Before disconnecting service, the wireline company must send you a notice warning that service will be disconnected if not paid by the date posted on that notice. Most telephone companies will not disconnect you on a day when their customer service offices are closed. Even if all of your services are disconnected for non-payment, residential wireline users will be able to use their phones to call 911 for 120 days where operating conditions permit. Wireless phones only need charged batteries to call 911.

Can I have my phone service reconnected?

Yes, once you have paid your bill and asked to be reconnected; however, there may be a "reconnection charge" and you may be required to pay a deposit.

Can I arrange to pay my bill using an alternate payment plan?

You can request that the phone company work with you to spread out your past due amounts in installment payments or some alternative payment plan.

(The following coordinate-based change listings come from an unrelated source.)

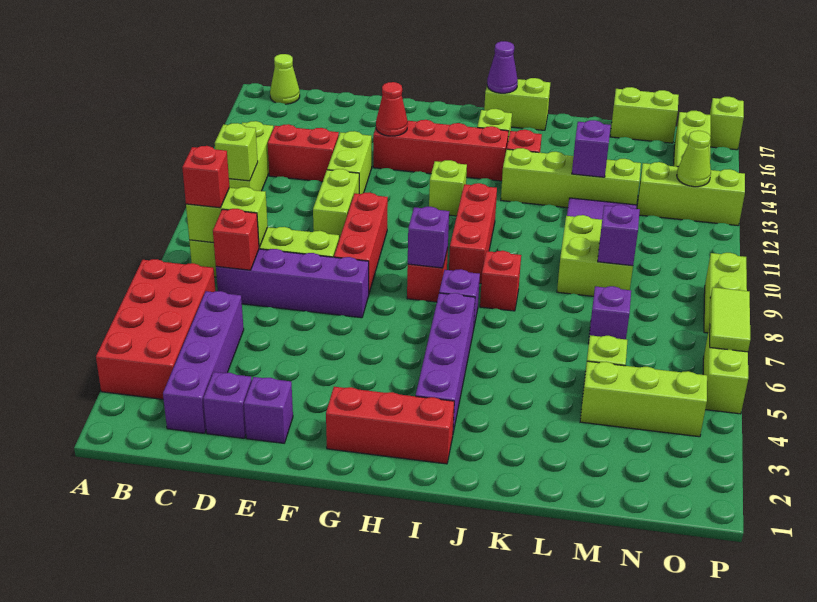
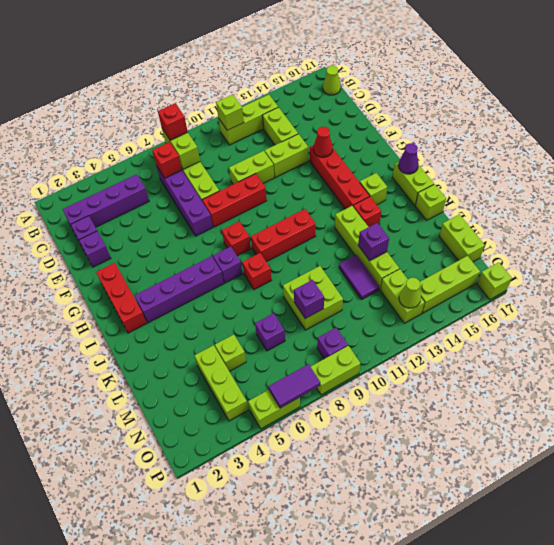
red brick A3:B6 level 1 -> none
red brick C13:D13 level 1 -> lime brick C13:D13 level 1
purple brick H8 level 2 -> purple brick O9 level 1
lime brick H12 level 1 -> lime brick K17 level 1
lime brick N13:P13 level 1 -> lime brick N13:O13 level 1
lime tile P6:P7 level 2 -> purple tile P6:P7 level 2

While most companies are willing to work with you, they are not required to do so.

When can my phone company charge me a deposit?

Most companies require an application for new service that includes questions to determine your credit worthiness. Each phone company will have a different policy or process for deciding whether to charge a deposit. Generally companies look at previous payment history on phone bills along with your overall credit history. Some phone companies may request a credit report.

  • If you are required to pay the deposit, keep in mind that the company generally will pay a small amount of interest on the deposit, especially if they hold a deposit for a year or more.

  • If a deposit is on file when service is disconnected; the company will use the deposit to pay any charges on the bill and will return what is left of the deposit to you.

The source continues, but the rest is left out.